> _Texto para análise_:
Quando Alvin Toffler e a cantora Pitty coincidem


Como um dos representantes da chamada corrente de autores pós-industrialistas, é preciso creditar a Alvin Toffler a sábia intuição de uma terceira onda quando, ainda na década de 1960, boa parte dos pesquisadores acadêmicos mal concebia o que acabou sendo denominado “Terceira Revolução Industrial”. Toffler se distingue ao afirmar que a era da chaminé (ou da máquina) foi superada.

Não haveria mais razões para falar de civilização industrial, mas de uma economia super simbólica, que se baseia nos computadores, na troca de dados, de informações e de conhecimento. Toffler confere, assim, um mesmo estatuto teórico a três “ondas”: a) primeira, entendida como a revolução agrícola; b) segunda, identificada como a revolução industrial; c) terceira, correspondente a uma revolução da informação.

De maneira que a atual revolução tecnológica equivale a uma nova e terceira aceleração da história, e não a mais um desdobramento da Revolução Industrial. Importante percepção.

Cabe alertar, no entanto, que a visão de Toffler, como a de outros autores pós-industrialistas, incorre num viés tecnicista, porque, ao eleger o fator técnico como motor da história, não levam em consideração as contradições sociais que fecundam e movem essa mesma história.

 

Crítica do discurso ideológico em torno do milagre técnico, a cantora Pitty, em sua fabulosa música Admirável Chip Novo (2003), oferece uma letra bastante ilustrativa sobre os limites da revolução da informação que pretende captar a lei da evolução social: “Pane no sistema alguém me desconfigurou/Aonde estão meus olhos de robô?/Eu não sabia, eu não tinha percebido/Eu sempre achei que era vivo/Parafuso e fluído em lugar de articulação/Até achava que aqui batia um coração/Nada é orgânico é tudo programado/E eu achando que tinha me libertado/Mas lá vem eles novamente, eu sei o que vão fazer:/Reinstalar o sistema/Pense, fale, compre, beba/Leia, vote, não se esqueça/Use, seja, ouça, diga/Tenha, more, gaste, viva/Pense, fale, compre, beba/Leia, vote, não se esqueça/Use, seja, ouça, diga/Não senhor, Sim senhor,/Não senhor, Sim senhor”.

 

Pitty chama a atenção para um detalhe importante: por trás de uma revolução digital, encontram-se retrocessos interpessoais. Considerando a advertência expressa pela cantora baiana, no reino da instrumentalização, a sociedade ganha em técnica e objetividade, ao mesmo tempo em que percebe as subjetividades mutiladas.

> _Dados fornecidos_:
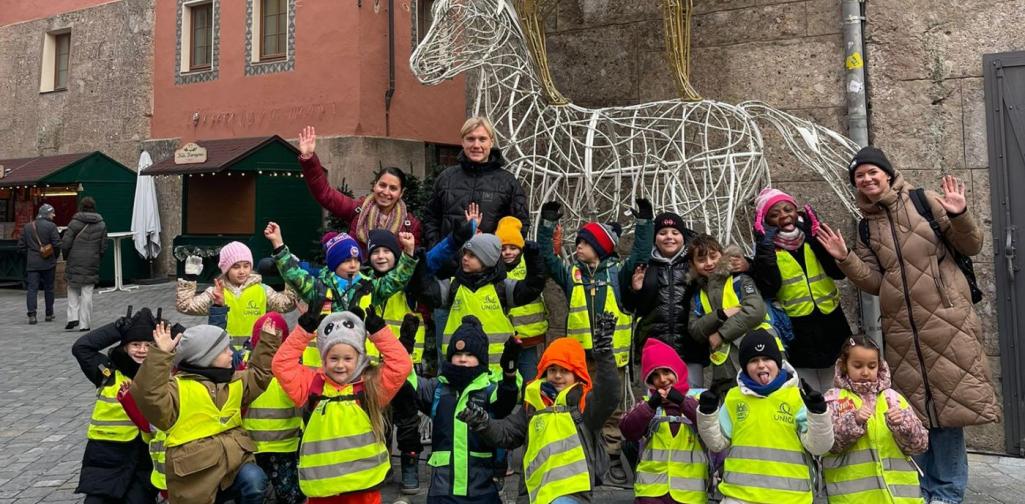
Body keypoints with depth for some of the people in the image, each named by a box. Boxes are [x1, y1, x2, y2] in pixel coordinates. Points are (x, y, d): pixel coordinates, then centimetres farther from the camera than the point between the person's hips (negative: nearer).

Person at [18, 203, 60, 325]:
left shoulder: (27, 227, 9)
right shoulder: (51, 226, -7)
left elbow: (21, 246, 8)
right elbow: (57, 244, -13)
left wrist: (29, 255, 17)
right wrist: (54, 256, 3)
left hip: (32, 263, 3)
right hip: (48, 264, -3)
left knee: (32, 288, -1)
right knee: (48, 288, 10)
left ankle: (32, 314, -14)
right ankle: (49, 314, 17)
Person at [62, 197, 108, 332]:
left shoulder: (75, 222, -5)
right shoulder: (101, 224, 3)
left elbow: (65, 244, -7)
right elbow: (103, 247, 3)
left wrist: (66, 257, 9)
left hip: (74, 262, -1)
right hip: (92, 264, 1)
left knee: (72, 290, 16)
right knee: (87, 293, 4)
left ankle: (73, 317, 3)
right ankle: (84, 324, 4)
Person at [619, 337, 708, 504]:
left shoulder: (696, 400, 4)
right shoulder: (647, 403, 9)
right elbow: (628, 431, -8)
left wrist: (682, 401, -25)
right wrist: (650, 406, -22)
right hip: (651, 490, 1)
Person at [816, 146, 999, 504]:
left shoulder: (925, 202, -1)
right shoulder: (867, 226, 11)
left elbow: (971, 247, 0)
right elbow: (873, 281, 7)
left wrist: (959, 216, -18)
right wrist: (845, 259, -6)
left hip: (945, 319, -4)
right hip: (901, 329, 4)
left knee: (948, 401, -3)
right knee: (914, 408, 9)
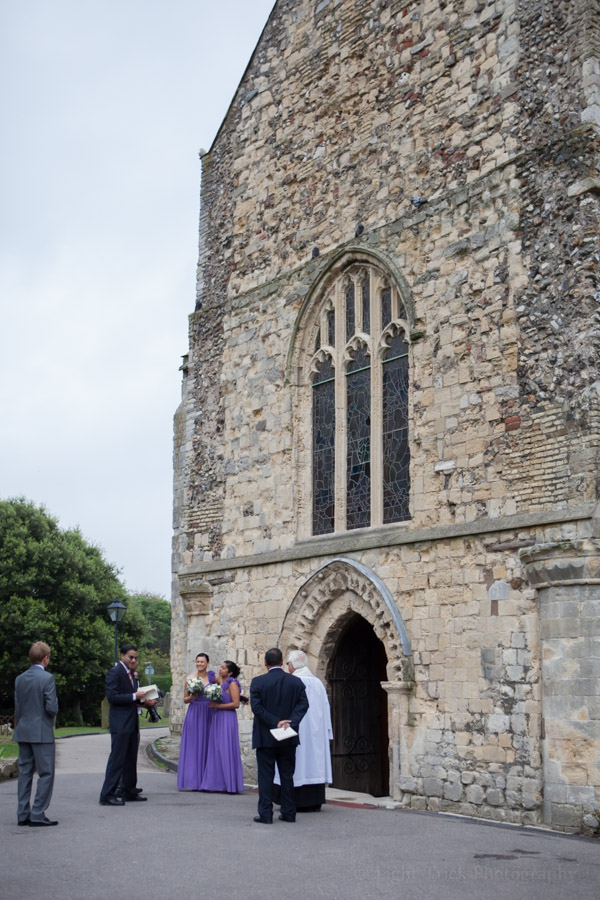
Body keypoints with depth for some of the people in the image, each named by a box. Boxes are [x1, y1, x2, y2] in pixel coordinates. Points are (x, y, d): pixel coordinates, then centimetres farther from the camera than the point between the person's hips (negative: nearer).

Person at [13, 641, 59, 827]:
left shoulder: (19, 679, 6)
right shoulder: (47, 678, -13)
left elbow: (17, 708, 10)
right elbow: (51, 708, -16)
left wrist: (21, 726, 18)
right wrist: (54, 712, 6)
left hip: (23, 733, 7)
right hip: (42, 733, -7)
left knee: (25, 773, 11)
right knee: (46, 774, 0)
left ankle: (23, 814, 14)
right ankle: (38, 815, -3)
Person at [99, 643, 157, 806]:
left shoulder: (130, 673, 16)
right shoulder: (115, 672, -11)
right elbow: (112, 696, -20)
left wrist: (144, 701, 6)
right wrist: (134, 696, -21)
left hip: (132, 722, 9)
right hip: (120, 723, -9)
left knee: (130, 759, 15)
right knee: (117, 759, -8)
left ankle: (129, 791, 23)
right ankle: (107, 795, -5)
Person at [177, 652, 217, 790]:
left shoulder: (213, 677, 3)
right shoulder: (189, 679, 3)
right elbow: (185, 699, 8)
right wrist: (192, 697, -11)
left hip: (208, 715, 0)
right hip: (194, 714, 0)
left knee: (207, 745, 2)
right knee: (193, 746, -2)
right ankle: (192, 780, 1)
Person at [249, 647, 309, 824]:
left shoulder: (258, 682, -7)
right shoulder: (296, 682, 1)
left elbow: (256, 706, -14)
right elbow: (303, 704, -6)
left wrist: (275, 722, -13)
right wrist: (291, 722, -13)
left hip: (265, 737, -3)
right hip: (288, 738, 3)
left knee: (265, 776, 3)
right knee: (287, 775, 11)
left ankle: (265, 814, 2)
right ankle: (289, 812, 14)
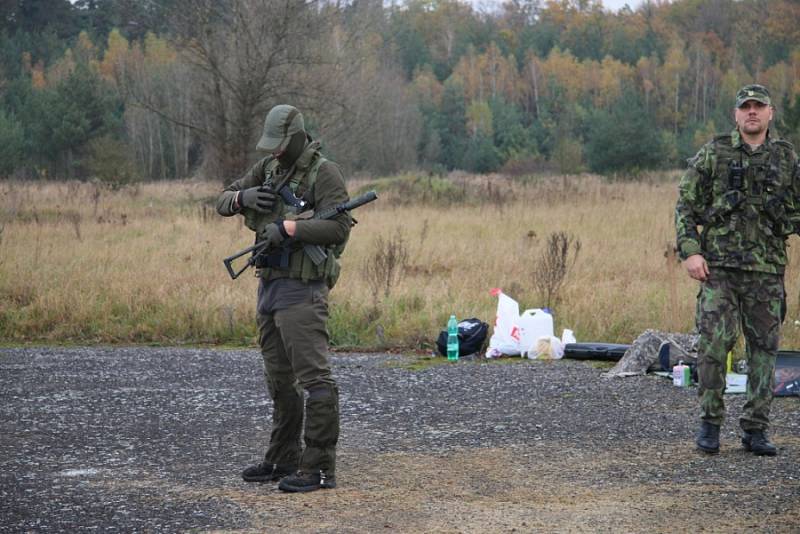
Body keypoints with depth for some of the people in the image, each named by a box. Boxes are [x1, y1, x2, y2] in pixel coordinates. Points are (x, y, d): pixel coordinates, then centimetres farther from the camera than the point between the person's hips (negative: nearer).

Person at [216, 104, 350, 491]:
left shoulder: (324, 173, -11)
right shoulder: (268, 168, 12)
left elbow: (339, 227, -22)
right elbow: (223, 203, 13)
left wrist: (286, 228, -23)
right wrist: (244, 197, -10)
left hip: (301, 290, -9)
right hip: (270, 285, 9)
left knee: (314, 378, -11)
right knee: (280, 380, 15)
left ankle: (319, 468, -11)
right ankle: (284, 460, 24)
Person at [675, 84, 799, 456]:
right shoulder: (713, 154, 2)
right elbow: (686, 204, 1)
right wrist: (689, 251, -8)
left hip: (767, 270, 2)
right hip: (719, 267, -2)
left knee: (764, 348, 4)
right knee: (713, 344, -7)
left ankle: (755, 429, 13)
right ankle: (710, 422, 6)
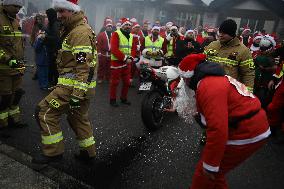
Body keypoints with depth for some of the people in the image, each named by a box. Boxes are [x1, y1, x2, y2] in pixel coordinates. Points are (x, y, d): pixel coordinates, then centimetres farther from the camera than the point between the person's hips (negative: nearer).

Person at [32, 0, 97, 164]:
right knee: (79, 118, 18)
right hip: (83, 85, 10)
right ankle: (89, 153, 28)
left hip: (74, 86, -10)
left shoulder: (81, 32, -15)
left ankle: (53, 152, 9)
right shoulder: (72, 30, 19)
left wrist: (76, 95, -25)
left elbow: (84, 66, -23)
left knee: (45, 112, -2)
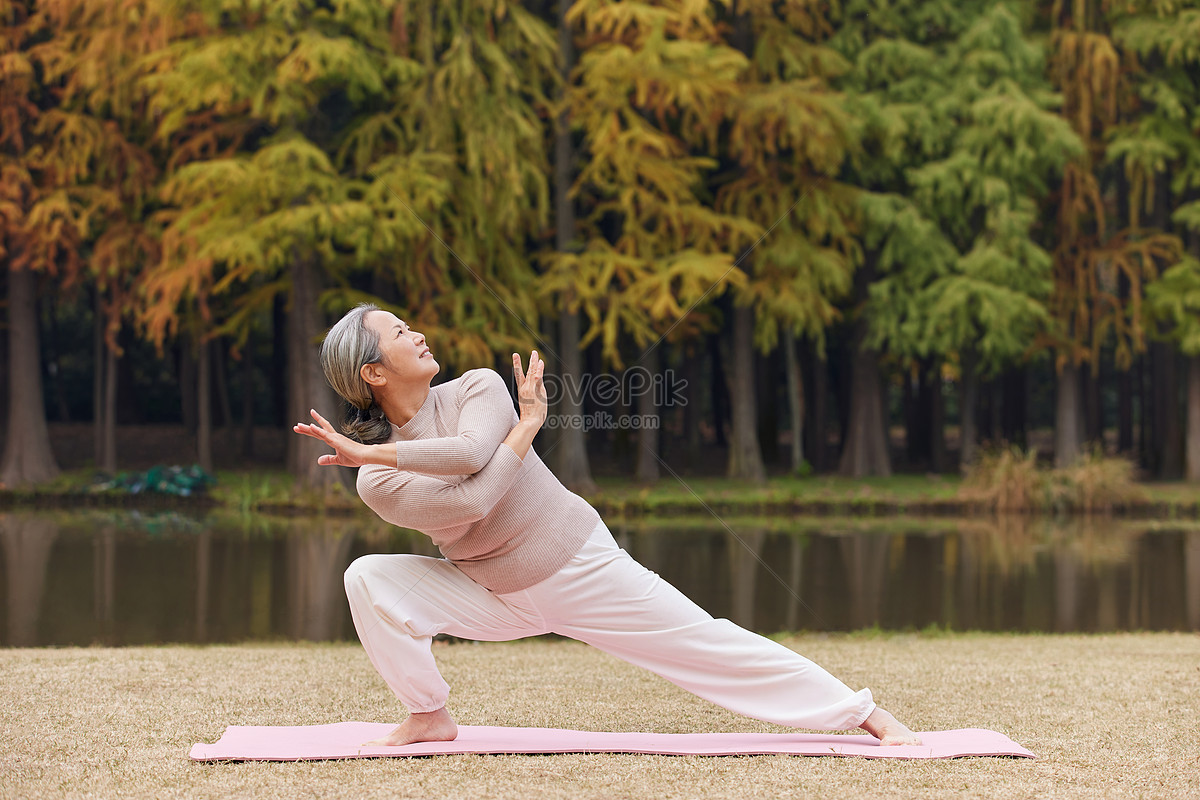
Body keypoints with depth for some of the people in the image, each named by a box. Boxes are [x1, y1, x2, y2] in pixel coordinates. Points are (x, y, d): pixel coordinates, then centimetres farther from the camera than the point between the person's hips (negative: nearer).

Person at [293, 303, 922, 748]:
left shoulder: (478, 389, -10)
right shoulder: (378, 483, -11)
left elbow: (470, 451, -33)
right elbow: (469, 502, -26)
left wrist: (372, 451, -26)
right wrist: (528, 423, -20)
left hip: (580, 569, -1)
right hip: (491, 596, 1)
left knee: (707, 645, -5)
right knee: (369, 579, -18)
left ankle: (863, 713, 5)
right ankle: (428, 719, -4)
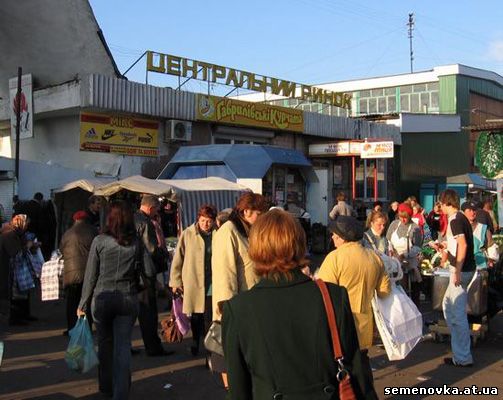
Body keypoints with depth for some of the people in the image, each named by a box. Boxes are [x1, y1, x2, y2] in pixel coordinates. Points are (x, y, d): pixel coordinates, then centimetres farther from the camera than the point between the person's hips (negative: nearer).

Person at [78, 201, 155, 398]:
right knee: (123, 345, 4)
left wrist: (83, 304, 3)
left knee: (105, 343, 17)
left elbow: (90, 275, -5)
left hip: (102, 298, 0)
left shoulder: (100, 241, -7)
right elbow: (150, 272, -2)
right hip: (128, 299, 0)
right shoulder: (137, 243, -4)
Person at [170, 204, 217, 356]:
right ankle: (195, 342, 33)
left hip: (210, 283, -1)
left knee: (209, 317, -6)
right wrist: (175, 281, 0)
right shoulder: (187, 234, -3)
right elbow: (178, 258, 1)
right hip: (192, 282, 1)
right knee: (195, 316, 14)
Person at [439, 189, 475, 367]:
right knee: (448, 306, 21)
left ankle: (463, 358, 3)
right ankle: (459, 343, 31)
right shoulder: (461, 218, 14)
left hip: (461, 270, -10)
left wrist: (457, 271, -26)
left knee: (458, 313, -4)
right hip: (463, 269, 10)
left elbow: (462, 245, -26)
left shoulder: (455, 220, -16)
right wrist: (445, 251, 41)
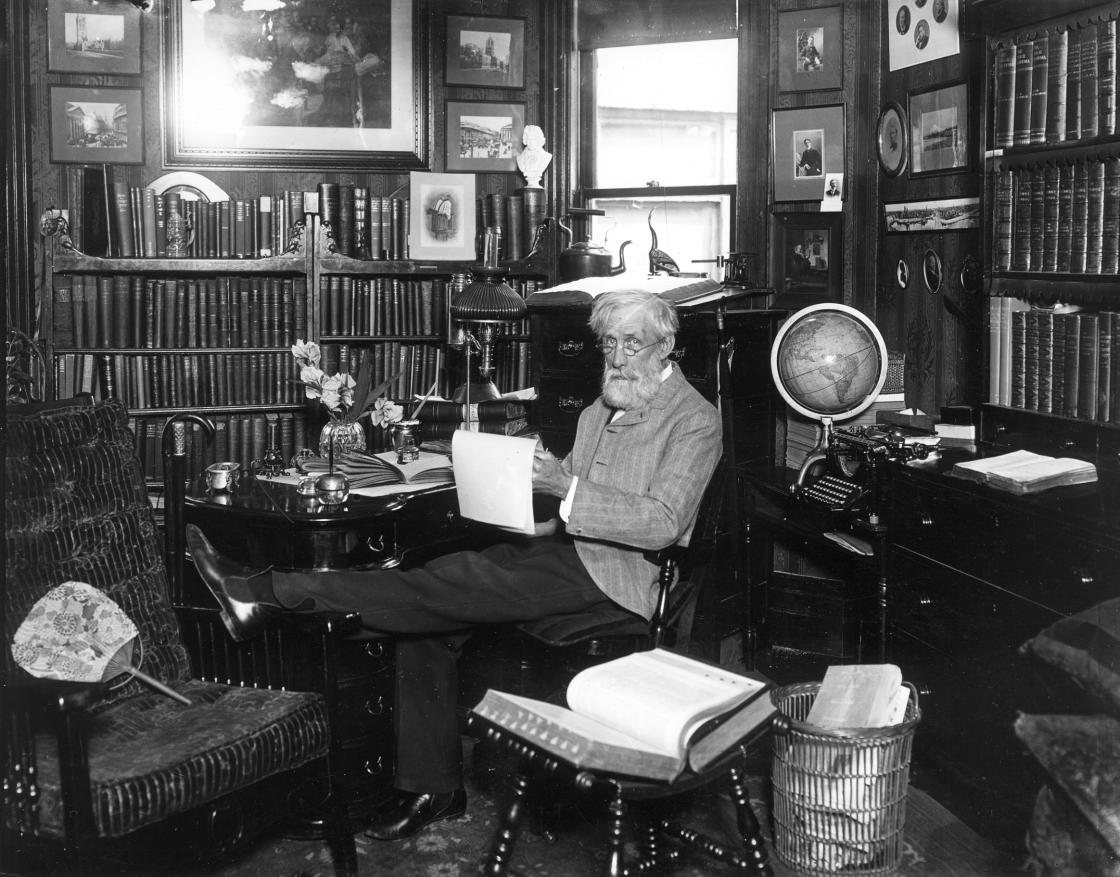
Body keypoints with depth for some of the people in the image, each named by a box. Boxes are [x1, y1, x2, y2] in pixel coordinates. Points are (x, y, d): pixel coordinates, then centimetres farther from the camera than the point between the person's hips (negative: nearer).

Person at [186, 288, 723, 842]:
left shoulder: (695, 420, -5)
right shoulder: (598, 412, 22)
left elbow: (664, 523, -18)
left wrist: (566, 487, -27)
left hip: (608, 570, -8)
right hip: (560, 545, 9)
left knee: (450, 584, -23)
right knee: (428, 620, -9)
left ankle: (272, 591, -24)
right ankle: (432, 788, -3)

> _Enunciado 1_:
Converta em lista numerada, sem as linhas em branco, o trecho dos registros que começa na linha que contém "left shoulder: (81, 32, -15)" e termina na linha que contém "right wrist: (445, 251, 41)", com ambas incluídas. Deixe as imagens de fora da resposta.
> _Enunciado 2_:
Prossiga o texto sobre Alvin Toffler e a cantora Pitty a partir do ponto em que ele termina.
O texto e os registros não têm nenhuma relação entre si.

> _Área de resposta 1_:
1. left shoulder: (81, 32, -15)
2. left ankle: (53, 152, 9)
3. right shoulder: (72, 30, 19)
4. left wrist: (76, 95, -25)
5. left elbow: (84, 66, -23)
6. left knee: (45, 112, -2)
7. Body keypoints with depth for some of the people in the image, each named by a box. Boxes are [x1, y1, x2, y2] in pixel coordinates. Points are (x, y, d): pixel coordinates, then centimetres farther from the camera than the point between the person's hips (negative: nearer).
8. Person at [293, 303, 922, 748]:
9. left shoulder: (478, 389, -10)
10. right shoulder: (378, 483, -11)
11. left elbow: (470, 451, -33)
12. right elbow: (469, 502, -26)
13. left wrist: (372, 451, -26)
14. right wrist: (528, 423, -20)
15. left hip: (580, 569, -1)
16. right hip: (491, 596, 1)
17. left knee: (707, 645, -5)
18. right knee: (369, 579, -18)
19. left ankle: (863, 713, 5)
20. right ankle: (428, 719, -4)
21. Body keypoints with depth for some of the people in the image, each named by a box. Boxes are [x1, y1, x2, y2] in pixel coordinates. Points are (x, y, d): pixel coordinates, then centimetres farther from the camera than the point between the person's hips (negative: nearer).
22. Person at [78, 201, 155, 398]:
23. right knee: (123, 345, 4)
24. left wrist: (83, 304, 3)
25. left knee: (105, 343, 17)
26. left elbow: (90, 275, -5)
27. left hip: (102, 298, 0)
28. left shoulder: (100, 241, -7)
29. right elbow: (150, 272, -2)
30. right hip: (128, 299, 0)
31. right shoulder: (137, 243, -4)
32. Person at [170, 204, 217, 356]:
33. right ankle: (195, 342, 33)
34. left hip: (210, 283, -1)
35. left knee: (209, 317, -6)
36. right wrist: (175, 281, 0)
37. right shoulder: (187, 234, -3)
38. right elbow: (178, 258, 1)
39. right hip: (192, 282, 1)
40. right knee: (195, 316, 14)
41. Person at [439, 189, 475, 367]:
42. right knee: (448, 306, 21)
43. left ankle: (463, 358, 3)
44. right ankle: (459, 343, 31)
45. right shoulder: (461, 218, 14)
46. left hip: (461, 270, -10)
47. left wrist: (457, 271, -26)
48. left knee: (458, 313, -4)
49. right hip: (463, 269, 10)
50. left elbow: (462, 245, -26)
51. left shoulder: (455, 220, -16)
52. right wrist: (445, 251, 41)

> _Área de resposta 2_:
Em termos práticos, uma subjetividade mutilada gera autômatos para o mercado de trabalho e potenciais psicopatas no convívio social. Cabe lembrar que as antigas narrativas, formadoras de modos de ser, agir e pensar, foram substituídas pelo cinema; as relações humanas, pelas redes sociais; a historiografia, pelos metadados; e a memória humana, pelo HD dos supercomputadores, atualmente demandando acondicionamento da ordem dos hexabytes! Enquanto o discurso informatizado e mercantilizado afirma que o mundo se uniu e as pessoas estão mais próximas do que nunca, assistimos perplexos à construção de muros entre as nações, às guerras de separativismo, ao ressurgimento do confronto ideológico entre potências e a uma exacerbação do comportamento agressivo no meio social à qual se dá o nome de violência gratuita.

 

Concepções a partir de várias realidades

Articulando as percepções de Toffler e Pitty, acompanhamos uma mutação, em andamento e constante aceleração, que não é somente de ordem tecnocientífica, capitaneada pelas relações econômicas globais e pela busca de mercados consumidores, mas que abrange também as esferas das relações sociais, da vida psíquica e do pensamento.

 

Na sociedade globalizada, mais bem entendida como um processo de “ocidentalização do mundo”, tais recursos tecnológicos vão muito além da relação trabalho-emprego, impactando a vida dos indivíduos nos meios social, familiar, educacional e no registro emocional, fonte da identificação dos desejos. Nesse sentido, convém reconhecer que a revolução digital faculta uma transformação perceptiva de envergadura: contribui para mudar o modo cartesiano de refletir e de ordenar o mundo, fazendo com que se passe para um pensamento holístico, que consiste em apanhar a complexa teia de interdependências dos fenômenos, concebidos como sistemas abertos de relações.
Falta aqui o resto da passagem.